Ninguém, gozando de plenas faculdades mentais, pode ser contrário à substituição do combustível fóssil, derivado do petróleo, pelo biocombustível obtido a partir de vegetais como a cana de açúcar ou a soja. Eles reduzem a emissão de CO², que provoca o maldito efeito estufa. Além disso, torna o país mais sustentável em termos ambientais e ainda acelera o desenvolvimento do agronegócio.
A partir desses incontestáveis argumentos, a bancada parlamentar ruralista aproveita para levantar a sua bandeira, e já fez aprovar na Câmara dos Deputados o Projeto de Lei “Combustível do Futuro”, que segue agora para aprovação no Senado.
O deputado federal Hugo Leal (PSD-RJ), mineiro, foi a única voz que, corretamente, questionou os critérios técnicos do projeto, principalmente em relação ao aumento do teor de biodiesel no óleo diesel, dos 14% atuais para 20% até 2030.
Pelo aspecto ambiental, o projeto merece aplausos. Mas há restrições técnicas à sua utilização pelos problemas que provoca nos motores, e desconhecê-los e tapar o sol com a peneira. O biodiesel contém ésteres, é higroscópico, absorve umidade, e a água junto ao diesel provoca a sua decantação, formando uma borra no fundo do tanque, que segue para o motor entupindo tudo o que encontra pelo caminho – filtros, bombas válvulas, bicos em motores de caminhões, ônibus, picapes, veículos 4x4, máquinas agrícolas, geradores de hospitais e outros.

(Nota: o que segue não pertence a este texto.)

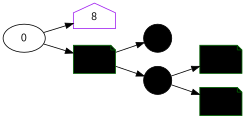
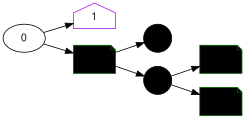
  strict digraph {
    rankdir=LR
    fontname=Ubuntu
    node [shape=note color=black fontname=Ubuntu fillcolor=black style=filled]
    edge [fontname=Ubuntu]
    0 [shape=ellipse fillcolor="" style=""]
-   1 [shape=house color=purple label=8 fillcolor="" style=""]
+   1 [shape=house color=purple fillcolor="" style=""]
    2 [color=darkgreen]
    3 [shape=circle]
    4 [shape=circle]
    5 [color=darkgreen]
    6 [color=darkgreen]
    0 -> 1
    0 -> 2
    2 -> 3
    2 -> 4
    4 -> 5
    4 -> 6
  }
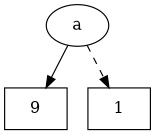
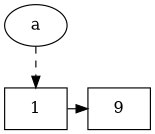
  digraph {
    rankdir=TB
    node [shape=box]
    n1 [label=9]
    n2 [label=1]
    n3 [label=a shape=""]
    subgraph sub_1 {
      rank=same
      n1
      n2
    }
    subgraph sub_2 {
      rank=same
      n3
    }
-   n3 -> n1
+   n2 -> n1
    n3 -> n2 [style=dashed]
  }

O teor de biodiesel aprovado consensualmente no mundo para evitar esses problemas é de 7%. Percentuais mais elevados exigem uma série de cuidados para preveni-los. Como, por exemplo, o uso de aditivos específicos e evitar a sua estocagem por períodos mais longos.
Uma frota de ônibus abastecida quase que diariamente com diesel contendo biodiesel em teores mais elevados pode não apresentar problemas, pois o combustível será imediatamente utilizado. Mas, transportado em longas distâncias até o local do abastecimento e ficando estocado, a formação de borra é muito provável.
Outro problema complexo desse combustível vegetal é sua cristalização em temperaturas mais baixas. A Confederação Nacional de Transportes (CNT) já se posicionou oficialmente contra esses teores mais elevados do biodiesel e contabiliza grandes prejuízos de frotistas de caminhões e ônibus com reparos em oficinas e retíficas, com trocas de componentes e substituições de filtros em prazos mais curtos. E o pior: eleva o preço do diesel no posto.
Existe uma boa solução para o problema: o diesel verde HVO, que é um biodiesel hidrotratado, que tem a mesma molécula do diesel e por isso não provoca formação de borra. Mas tem um custo de produção mais elevado.
Quem deveria regular o teor do biodiesel é a ineficiente Comissão Nacional de Política Energética (CNPE) do Ministério de Minas e Energia, que mais decide pelo interesse político do que pela viabilidade técnica. E ainda pressiona a ANP a certificá-lo.
Na verdade, quanto maior o faturamento dos produtores rurais, maior também o prejuízo de motoristas e frotistas com o biodiesel.
E os 35% de etanol na gasolina? Fossem todos os nossos automóveis equipados com motores flex, não teria nenhum problema técnico, pois esse tipo de propulsor trabalha com qualquer mistura desses combustíveis. Mas há dois aspectos a se observar.
Primeiramente, existem no Brasil centenas de milhares de veículos que só aceitam gasolina. Aqueles automóveis mais antigos, anteriores aos motores flex de 2003, os importados, motos e máquinas. Segundo: o etanol tem valor energético menor do que o da gasolina, por isso custa menos na bomba. Portanto, quanto mais etanol na mistura, maior o consumo.
O CNPE vai autorizar esses 35% do projeto, mas, no mínimo de respeito pelo cidadão deveria manter o teor mais baixo de etanol para motores que não são flex e ainda reduzir o preço da gasolina para compensar o maior consumo do combustível derivado da cana, e não prejudicar o bolso do motorista.
Finalmente, vale a pena verificar que se faz muito barulho ao anunciar o motor flex como solução para a descarbonização e limpeza ambiental. Isso não passa de uma falácia, pois apenas 30% dos carros flex são abastecidos com etanol. Mas teria uma solução de verdade para a redução das emissões de CO²? Claro, já existe, é o motor movido a etanol. Mas exigiria uma preocupação maior da parte do governo federal, parlamentares, usineiros e fábricas de automóveis. Lamentavelmente, não é o que se vê. Pelo menos por enquanto.